The surety, otherwise known as the insurance company providing the bond, guarantees to the obligee that the principal will fulfill an obligation or perform as required by the underlying contract.

A surety company, like UFG Surety, focuses on helping contractors and other business owners get bonded. As a standard business practice, sureties only bond contractors and companies in which they feel confident.

A variety of documents must be submitted to the surety for them to perform their analysis. Generally, most submissions include current and historical financial statements, loan agreements, job schedules, certificates of insurance and a completed company questionnaire.

The obligee (or entity requiring the bond)

In the bonding process, the project owner, or obligee, receives the surety’s guarantee that a contractor (principal) will fulfill an agreement or contract. In most cases, the obligee is an organization that requires a bond, such as the government. Governments require surety bonds to reduce overall risk in the project. As the beneficiary of the contract, the obligee pays the principal upon fulfillment of the terms. 

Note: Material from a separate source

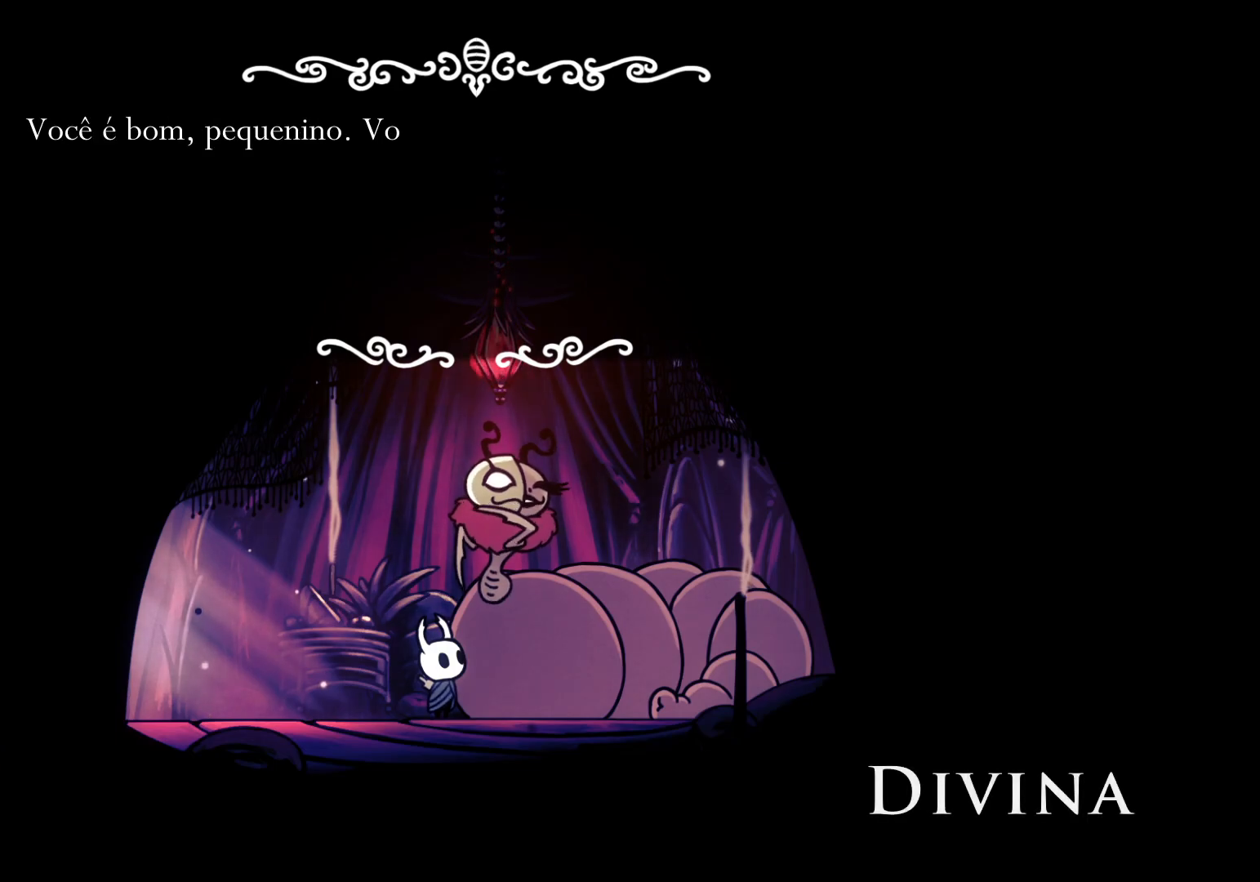
{"keys": [], "mouse": [], "events": [[350, "space", "down"], [500, "space", "up"]]}
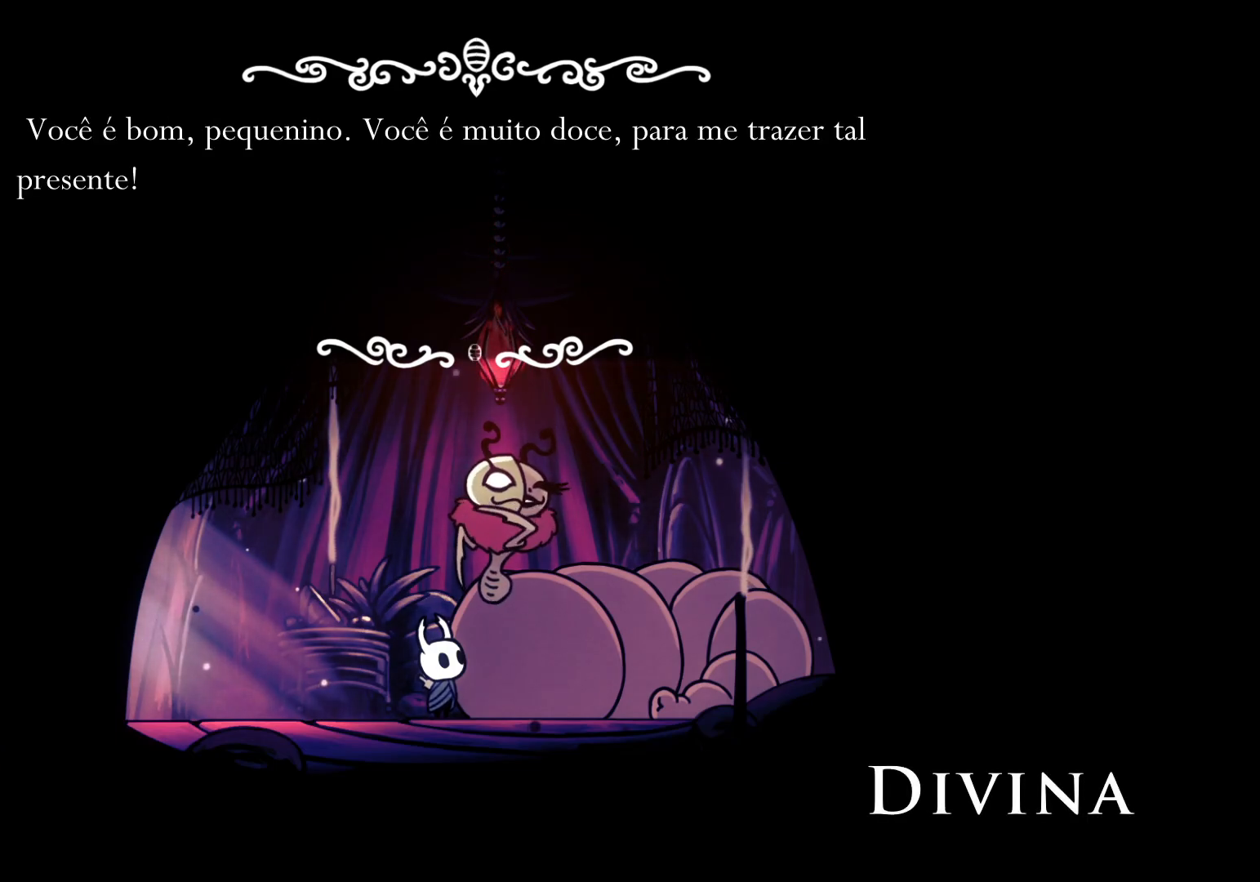
{"keys": ["space"], "mouse": [], "events": [[467, "space", "down"]]}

How surety bonds work in a default

If the principal fails to meet their obligations under the terms of the project contract, it is known as a default. In this event, the surety company either pays to complete the work or compensates the owner of the project for financial loss. At the same time, the principal will be expected to reimburse the surety for any losses suffered on their behalf.

Surety companies follow a pre-determined set of processes and procedures in the event of a bond default, including an investigation into the circumstances surrounding it. If disputes arise over a default, mediation, arbitration or litigation may be required.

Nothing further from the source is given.